Sanırım birtakım çevreler Abdülhamid’i berbat bir karikatüre indirmemi bekle bekleniyordu. Kimisi de diyor ki; Solun, Cumhuriyetçilerin müellifi Zülfü Livaneli Abdülhamit’i haklı mı çıkarıyor? Niçin haklı ya da haksız çıkarayım. Bize geçmiş periyotları dokümanlarıyla tarih kitapları anlatır. O devirlerin ruhunu hissetmeniz için edebi yapıtları okumanız gerekir. Ben yazdığım romanla o devri hissettirmek istiyorum. Elbette ki kimseyle dövüşmüyorum, o denli bir niyetim yok, 120 yılki evvelki şahsiyetlerle bir davam yok. Beni daha çok kişi öyküsü ilgilendiriyor. Politik, ideolojik tartışmalardan çok romancı olarak bir kişinin psikolojisi ilgimi çekti. Onun için bu periyodu yazmaya başladım.
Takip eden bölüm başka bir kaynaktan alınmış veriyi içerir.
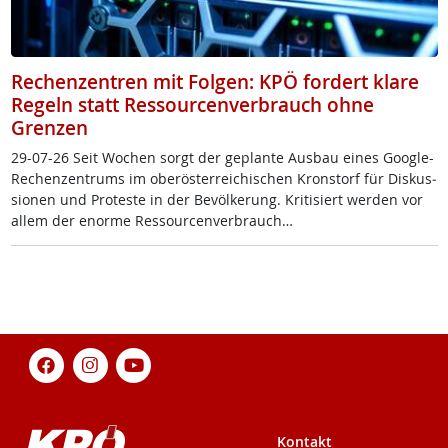
Rechenzentren mit Folgen: KPÖ fordert klare
Regeln statt Ressourcenverbrauch ohne
Grenzen
29-07-26 Seit Wo­chen sorgt der ge­plan­te Aus­bau ei­nes Goog­le-
Re­chen­zen­trums im ober­ös­t­er­rei­chi­schen Kron­s­torf für Dis­kus­
sio­nen und Pro­tes­te in der Be­völ­ke­rung. Kri­ti­siert wer­den vor
al­lem der enor­me Res­sour­cen­ver­brauch…
Kontakt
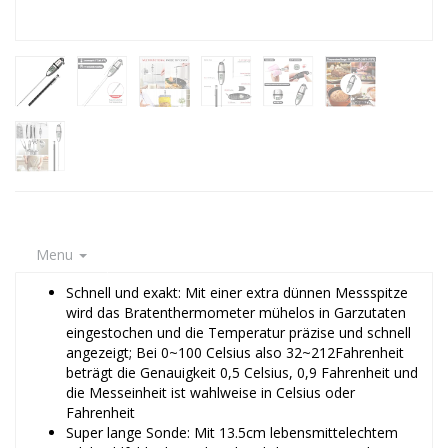
Menu
Schnell und exakt: Mit einer extra dünnen Messspitze
wird das Bratenthermometer mühelos in Garzutaten
eingestochen und die Temperatur präzise und schnell
angezeigt; Bei 0~100 Celsius also 32~212Fahrenheit
beträgt die Genauigkeit 0,5 Celsius, 0,9 Fahrenheit und
die Messeinheit ist wahlweise in Celsius oder
Fahrenheit
Super lange Sonde: Mit 13.5cm lebensmittelechtem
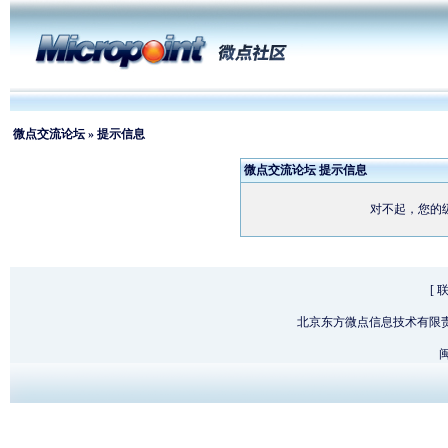
微点交流论坛
» 提示信息
微点交流论坛 提示信息
对不起，您的
[
北京东方微点信息技术有限
闽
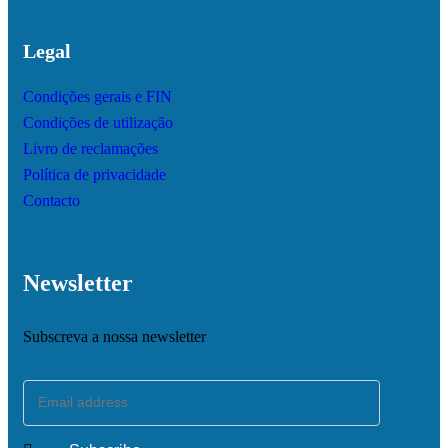
Legal
Condições gerais e FIN
Condições de utilização
Livro de reclamações
Política de privacidade
Contacto
Newsletter
Subscreva a nossa newsletter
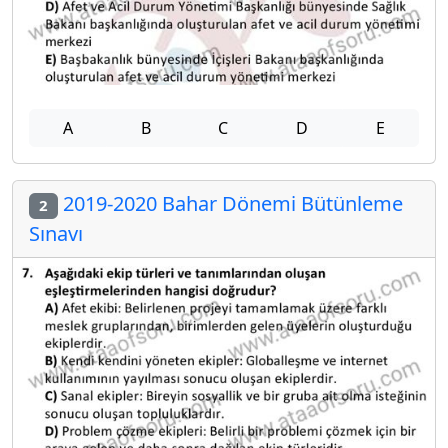
A
B
C
D
E
2019-2020 Bahar Dönemi Bütünleme
2
Sınavı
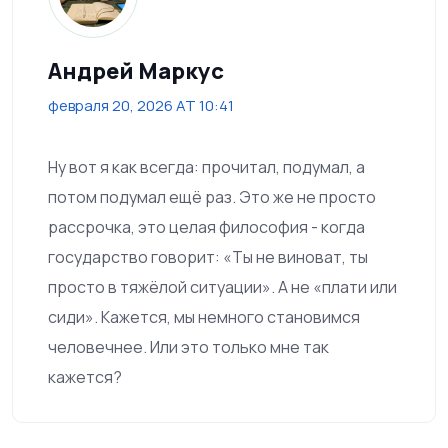
Андрей Маркус
февраля 20, 2026 AT 10:41
Ну вот я как всегда: прочитал, подумал, а
потом подумал ещё раз. Это же не просто
рассрочка, это целая философия - когда
государство говорит: «Ты не виноват, ты
просто в тяжёлой ситуации». А не «плати или
сиди». Кажется, мы немного становимся
человечнее. Или это только мне так
кажется?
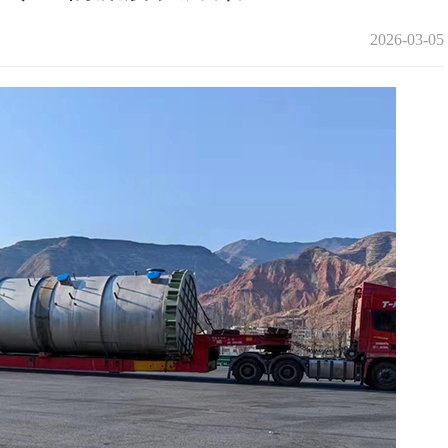
2026-03-05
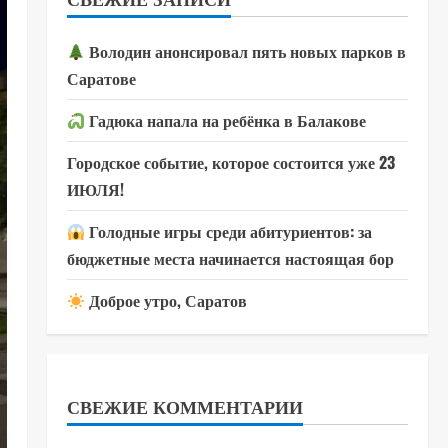
Володин анонсировал пять новых парков в
Саратове
Гадюка напала на ребёнка в Балакове
Городское событие, которое состоится уже 23
ИЮЛЯ!
Голодные игры среди абитуриентов: за
бюджетные места начинается настоящая бор
Доброе утро, Саратов
СВЕЖИЕ КОММЕНТАРИИ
5 YILLIK ARAŞTIRMANIN ESERİ: KAPLANIN SIRTINDA
Edebiyat ve sanat dünyasının usta ismi Zülfü Livaneli’nin, beş yıllık emeğin akabinde okurlarının beğenisine sunduğu “Kaplanın Sırtında”, üzerinde çok fazla konuşulmasına karşın tam olarak tanınmayan II. Abdülhamid’i, ‘insan’ olarak anlatıyor. “Kaplanın Sırtında”, Selanik’te çıkan olaylar sonucunda tahta çıkan Sultan Abdülhamid’in, İstanbul’dan gönderilen subayların birer birer suikasta uğramasıyla bir kaygı kentine dönen Selanik’e sürgününün akabinde yaşananları ele alıyor.
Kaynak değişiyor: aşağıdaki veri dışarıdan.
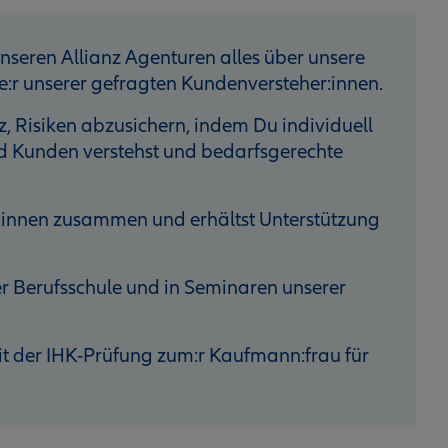
unseren Allianz Agenturen alles über unsere
:r unserer gefragten Kundenversteher:innen.
z, Risiken abzusichern, indem Du individuell
d Kunden verstehst und bedarfsgerechte
st:innen zusammen und erhältst Unterstützung
er Berufsschule und in Seminaren unserer
it der IHK-Prüfung zum:r Kaufmann:frau für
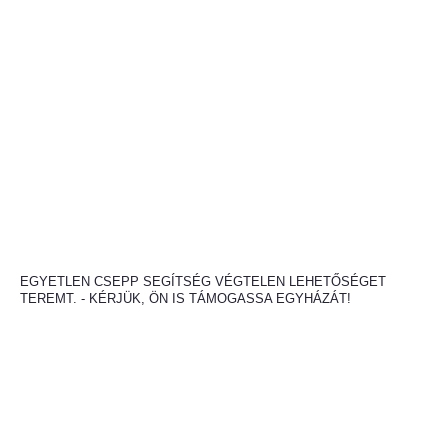
EGYETLEN CSEPP SEGÍTSÉG VÉGTELEN LEHETŐSÉGET
TEREMT. - KÉRJÜK, ÖN IS TÁMOGASSA EGYHÁZÁT!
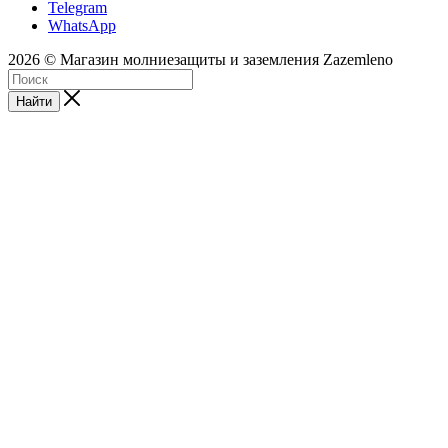
Telegram
WhatsApp
2026 © Магазин молниезащиты и заземления Zazemleno
Найти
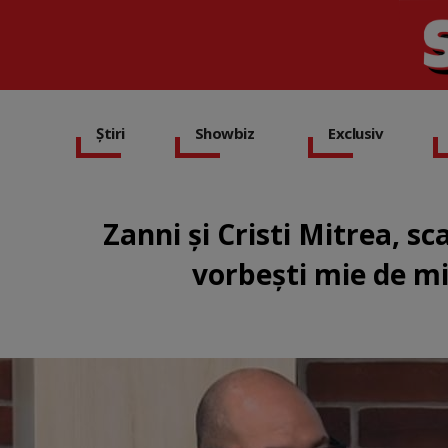
Știri
Showbiz
Exclusiv
Zanni și Cristi Mitrea, sca
vorbești mie de mi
“Kaplanın Sırtında”, geceler uzunluğu kötülük planları yaptığına inanılan ve uyguladığı sansürler yüzünden periyodunda hiçbir haberin hakikat formda yayımlanamadığı “Yıldız Canavarı” tanınmış sultanı yeterli ve berbat taraflarıyla, hastalıklarıyla, kaygılarıyla ve baskılarıyla işliyor. Pek çok kişi kendi Abdülhamid’ini yaratırken, Livaneli’nin kaleme aldığı “Kaplanın Sırtında”, üstü ideolojik kamplaşmalarla örtülmüş olan gerçekleri ve İslamcı siyaset güden padişahın, özel hayatındaki Avrupalılık ile yaşadığı kişilik yarılmasını insanî bir pencereden anlatıyor.
Apar topar saraydan çıkarılan Sultan Abdülhamid’e dair en özel anıları, istibdat rejimi nedeniyle kendisine düşman olan İttihatçı Tabip Hüseyin Atıf Bey’in günlüklerinden yararlanarak kaleme alan Zülfü Livaneli, “Kaplanın Sırtında” romanında tarihî gerçeklik içinde yarattığı kurgu karakterleri okurlarıyla buluşturuyor.
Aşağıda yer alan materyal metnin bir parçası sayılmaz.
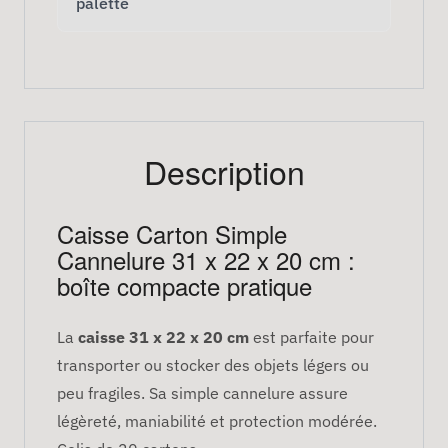
palette
Description
Caisse Carton Simple
Cannelure 31 x 22 x 20 cm :
boîte compacte pratique
La
caisse 31 x 22 x 20 cm
est parfaite pour
transporter ou stocker des objets légers ou
peu fragiles. Sa simple cannelure assure
légèreté, maniabilité et protection modérée.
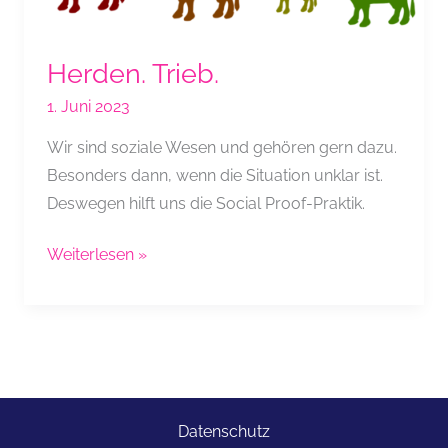
Herden. Trieb.
1. Juni 2023
Wir sind soziale Wesen und gehören gern dazu.
Besonders dann, wenn die Situation unklar ist.
Deswegen hilft uns die Social Proof-Praktik.
Herden.
Weiterlesen »
Trieb.
Datenschutz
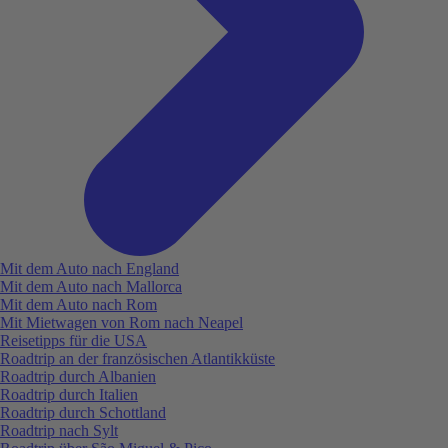
Mit dem Auto nach England
Mit dem Auto nach Mallorca
Mit dem Auto nach Rom
Mit Mietwagen von Rom nach Neapel
Reisetipps für die USA
Roadtrip an der französischen Atlantikküste
Roadtrip durch Albanien
Roadtrip durch Italien
Roadtrip durch Schottland
Roadtrip nach Sylt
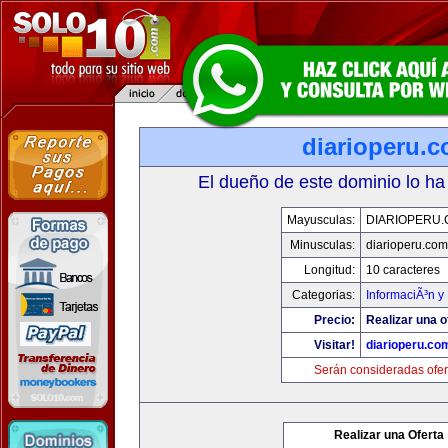
diarioperu.
El dueño de este dominio lo ha
Mayusculas:
DIARIOPERU
Minusculas:
diarioperu.com
Longitud:
10 caracteres
Categorias:
InformaciÃ³n y 
Precio:
Realizar una o
Visitar!
diarioperu.co
Serán consideradas ofer
Realizar una Oferta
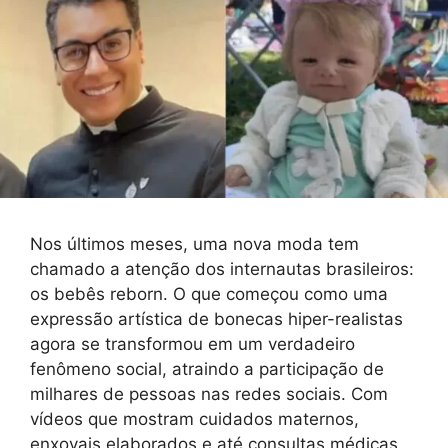
Nos últimos meses, uma nova moda tem
chamado a atenção dos internautas brasileiros:
os bebês reborn. O que começou como uma
expressão artística de bonecas hiper-realistas
agora se transformou em um verdadeiro
fenômeno social, atraindo a participação de
milhares de pessoas nas redes sociais. Com
vídeos que mostram cuidados maternos,
enxovais elaborados e até consultas médicas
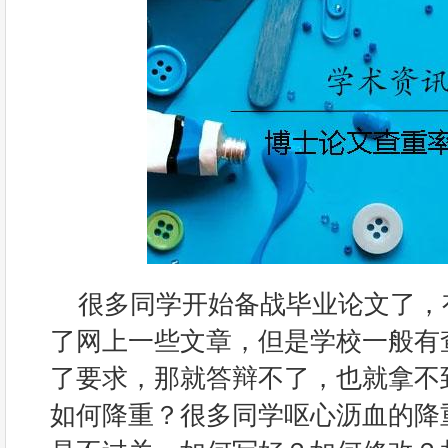
很多同学开始备战毕业论文了，
了网上一些文章，但是学校一般有
了要求，那就答辩不了，也就拿不
如何降重？很多同学呕心沥血的降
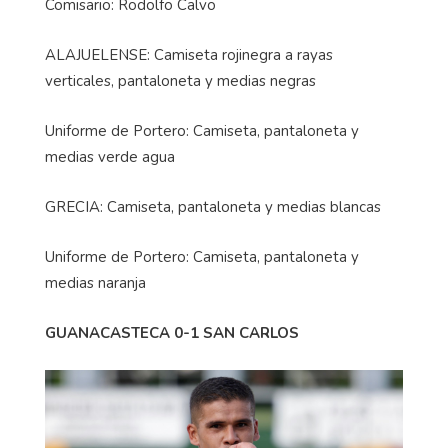
Comisario: Rodolfo Calvo
ALAJUELENSE: Camiseta rojinegra a rayas
verticales, pantaloneta y medias negras
Uniforme de Portero: Camiseta, pantaloneta y
medias verde agua
GRECIA: Camiseta, pantaloneta y medias blancas
Uniforme de Portero: Camiseta, pantaloneta y
medias naranja
GUANACASTECA 0-1 SAN CARLOS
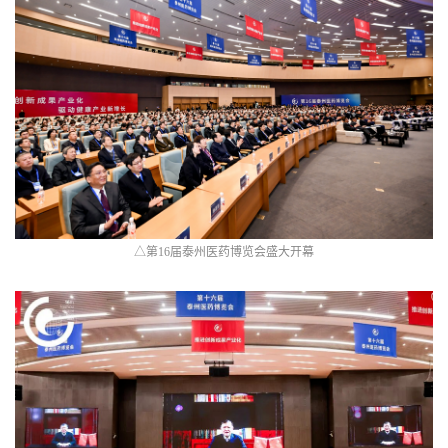
△第16届泰州医药博览会盛大开幕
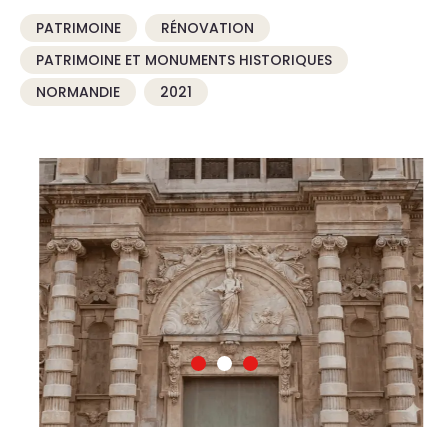
PATRIMOINE
RÉNOVATION
PATRIMOINE ET MONUMENTS HISTORIQUES
NORMANDIE
2021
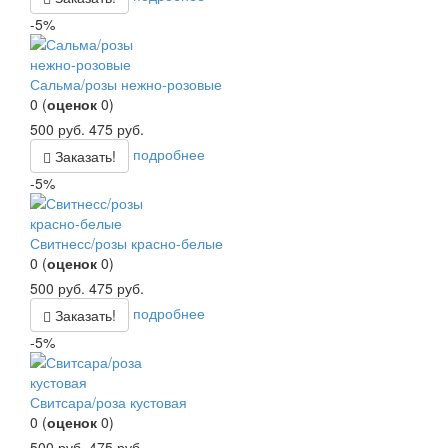
-5%
Сальма/розы нежно-розовые
0
(
оценок
0
)
500
руб.
475
руб.
подробнее
Заказать!
-5%
Свитнесс/розы красно-белые
0
(
оценок
0
)
500
руб.
475
руб.
подробнее
Заказать!
-5%
Свитсара/роза кустовая
0
(
оценок
0
)
500
руб.
475
руб.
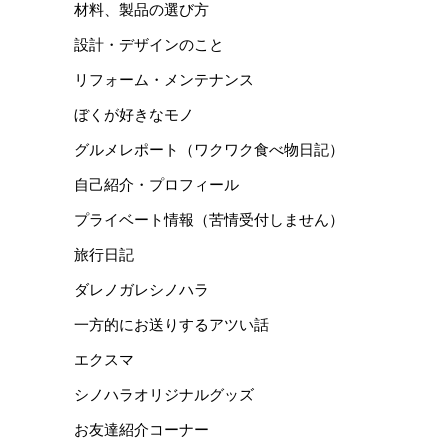
材料、製品の選び方
設計・デザインのこと
リフォーム・メンテナンス
ぼくが好きなモノ
グルメレポート（ワクワク食べ物日記）
自己紹介・プロフィール
プライベート情報（苦情受付しません）
旅行日記
ダレノガレシノハラ
一方的にお送りするアツい話
エクスマ
シノハラオリジナルグッズ
お友達紹介コーナー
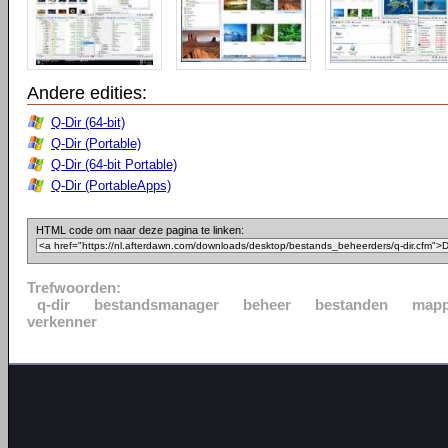
Andere edities:
Q-Dir (64-bit)
Q-Dir (Portable)
Q-Dir (64-bit Portable)
Q-Dir (PortableApps)
HTML code om naar deze pagina te linken:
Trefwoorden:
q-dir
bestandsmanager
beheer
bestanden
map
verkenner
Okurları tarafından merakla beklenen “Kaplanın Sırtında”, İnkılâp Kitabevi imzasıyla raflardaki yerini alırken, kitabın art kapağında İlber Ortaylı, Taner Timur ve Ali Yaycıoğlu üzere kıymetli tarihçilerin görüşlerine yer veriliyor. Kapak illüstrasyonları da tarih profesörü Ali Yaycıoğlu’nun imzasını taşıyor.
ÜNLÜ TARİHÇİLER NE DEDİ
İlber Ortaylı:
“Kaplanın Sırtında, Livaneli’nin edebiyat hayatında enteresan bir çıkış. Sultan II. Abdülhamid bölümüne bir de aynanın öbür tarafından bakıyor. Bu tahminen çok fazla abartılan Abdülhamid evresi aksisi fikre karşı bir tepki. Temelde Sultan Abdülhamid’in tabibinin günlüklerinden yararlanılmış. Tahttan hal’ edilmiş sürgündeki Sultan’ın perspektifinden sürükleyici bir anlatımla Abdülhamid bilançosu yapılıyor. Doğal tarihi gerçeklerin müsaadesi ölçüsünde kurgunun getirdiği üslup da dikkat cazip.”
Taner Timur:
“Zülfü Livaneli, bu defa karşımıza Abdülhamid rejimini alışılmış klişelerden kurtaran ve her istikametiyle, özgürce gözlerimizin önüne seren Kaplanın Sırtında isimli sürükleyici romanıyla çıkıyor.”
Ali Yaycıoğlu:
“Zülfü Livaneli geçmişin ve geleceğin, ihtilalin ve çöküşün, büyük hayallerin ve hayal kırıklıklarının birlikte yaşandığı yüklü ve sıkıntı bir periyodu anlatıyor; okuyucularını Osmanlı İmparatorluğu’nun son yıllarının zihin dünyasında samimi ve önyargısız bir seyahate davet ediyor.”